Milwaukee was my home town and I wanted to prove to some people – mainly my father – that I wasn’t the loser he always told me I would be. Cardell could see that was the raw source of my pain, and tried to get me to focus on building a career. I was an angry kid, and needed guidance.
It’s the classic tale of the old bull and young bull, and looking back he said all the right stuff at all the right times and I love him dearly for it. It didn’t always hit me at the time, but I needed to hear exactly what he said. Youth always thinks it knows better, but wisdom only comes with age.
Probably the sweetest of so many sweet memories was Cardell and his manager Shirley Schaak taking me out for dinner before I went on my first road trip. They were proud of me, and both of them beamed through our meal. Cardell gave me time tested tips on road survival, and at the end of the night they gave me a card with $25 in it “for a flat tire”. I’m weeping in thanks even now.
Kindness like that endures forever – especially for a dented can like me that wasn’t used to that from anybody. Cardell and Shirley were my comedy parents, and I love and appreciate them now more than ever. I never took them for granted, but in hindsight all those good things they did not only for me but for all the comedians in Milwaukee shine even brighter.
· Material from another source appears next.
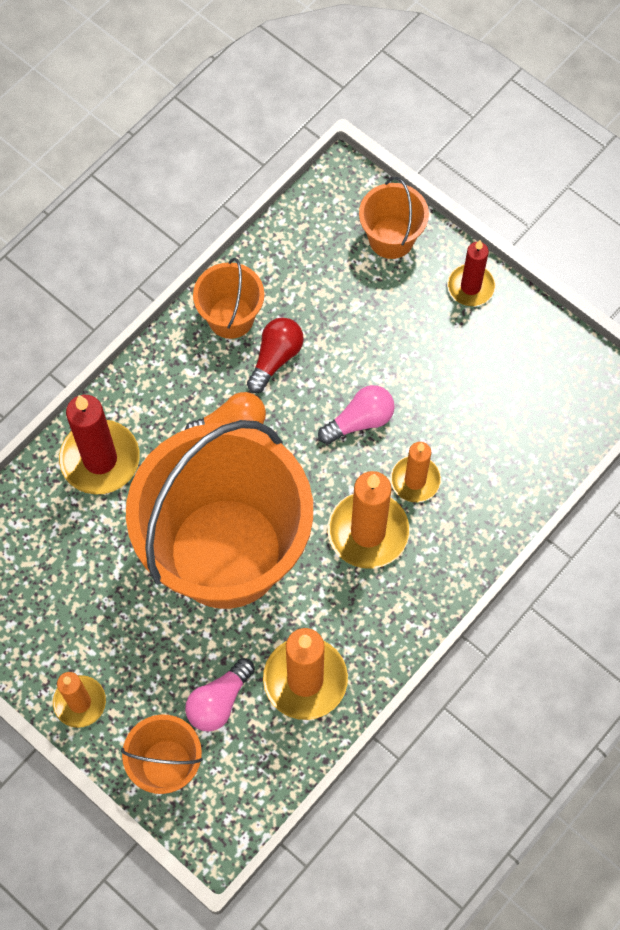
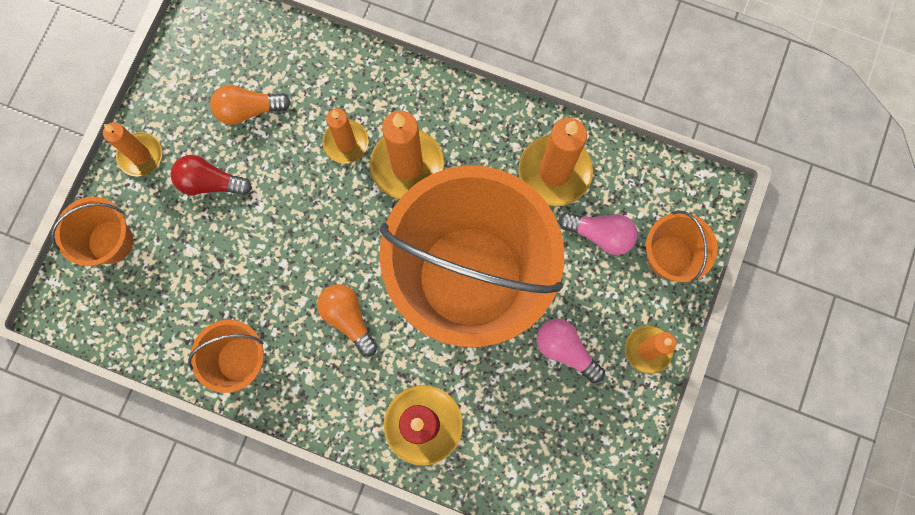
camera: 110 degrees left, 10 degrees up
red light bulb [247,317,304,393] -> red light bulb moved to [171,155,252,195]
pink light bulb [318,385,395,444] -> pink light bulb moved to [537,319,605,383]
red candle [447,240,495,306] -> orange candle [103,122,162,177]
none -> orange light bulb [210,85,290,125]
I try to pass on the love they passed to me, but I always fall so far short. Thank you Cardell! Shirley too! I love you both.
My magnificent mentor in comedy C. Cardell Willis. A kinder soul and more competent mentor has never lived. I owe the man SO much.
Just because someone isn’t famous doesn’t mean they aren’t talented. Cardell’s reach went WAY past entertainment. He was a life changer for many. What a fantastic human being. I want to keep his memory alive.